At EL TARRO I was able to trial a first draft of the Backgammon piece. The context of this season of EL TARRO was rather different though.

 

They collaborated with the Samba Cine Club and organised a bigger event at thousandpoundbend in the city. The vibe was great, the event successful, especially since enough people who paid $10 at the door had attended and they could pay each of the performers a relatively rewarding fee for their efforts. But essentially, it was exciting and happening; it was a party.

 

The audience members were then made up of people who had come because they know of EL TARRO, people who knew about the Samba Cine Club and was interested in the film screening on the night and then people who had heard about it through friends and what not, and was up for a taste of South America on a Friday night.

 

Being situated downstairs so that I could invite the “stragglers” to join me for a game of Backgammon – this means people who mingled downstairs and did not go upstairs for the other performances for the night or the film screening – I was right in the midst of a very social, “party” environment. The context of the work was distinctly different.

 

For one, the participants I had did not know it was a performance they were partaking in till I had told them at the end. And I had invited them to the game, as the game itself and had not consciously considered the context enough, perhaps assuming that everyone there had known that this was a night of small performances.

 

This rather social context though, I thoroughly enjoyed. But it did shed light on certain things I must now begin to excavate and understand, and make some decisions on.

 

In that intimate, private and quiet experience between 2 people – there are inherent differences in the relationships between men and women. There seems to be inherently a sense of competition when you put 2 women in a room – and you see this in the workplace, back in school, in a new group of friends gathering…when you put a man and a woman together though, there seems to be inherently the question of attraction, or un-attraction.

 

An audience member from Friday night admitted that he had wanted to ask for my number. And I really appreciate his frankness in our “post-show dialogue,” and while that was a flattering comment, I replied that I do find that a tricky territory to navigate. He then expressed that it was in the risk of that vulnerability and openness that made the work, work.

 

And it is this that has opened all these thoughts tonight.

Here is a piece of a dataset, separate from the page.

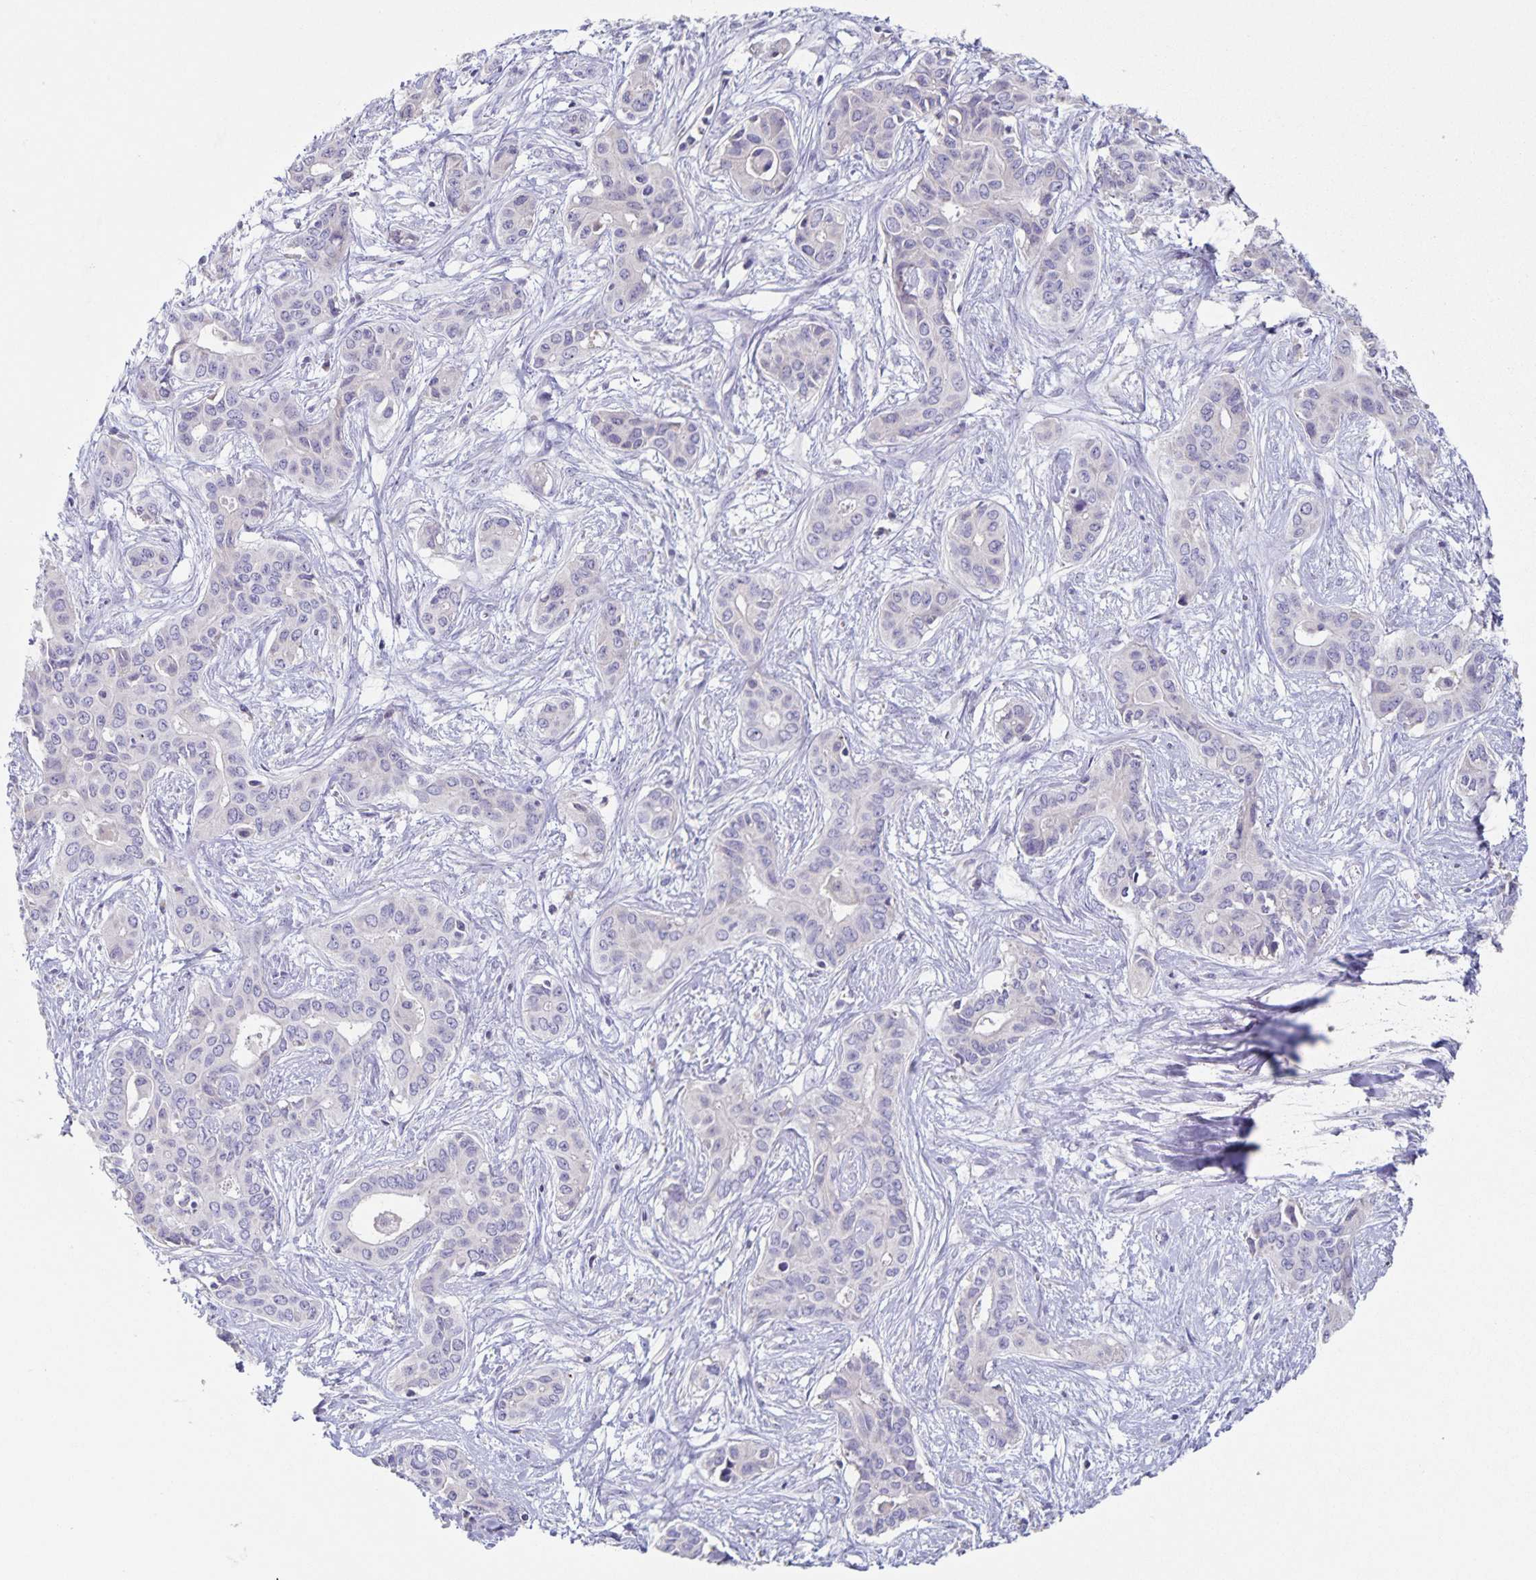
{"staining": {"intensity": "moderate", "quantity": "<25%", "location": "cytoplasmic/membranous"}, "tissue": "liver cancer", "cell_type": "Tumor cells", "image_type": "cancer", "snomed": [{"axis": "morphology", "description": "Cholangiocarcinoma"}, {"axis": "topography", "description": "Liver"}], "caption": "An image showing moderate cytoplasmic/membranous staining in approximately <25% of tumor cells in liver cancer (cholangiocarcinoma), as visualized by brown immunohistochemical staining.", "gene": "RPL36A", "patient": {"sex": "female", "age": 65}}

In constructing something that is shaped as a conversation, as 2 people simply hanging out – the inherent relationship that exists and then built (in spite of the text or theme of the content) is really what is at work here. The context of a Man, and the context of a Woman that is myself and/or the audience member need to be taken into consideration.

 

I am entering a dimension of gender studies then, am I not? And the question really, is do I explore a much more “universal” framework that accommodates both genders, and that is that possible even? Or do I capitalise on these social, gendered contexts and make the work an investigation into the male and female psyche?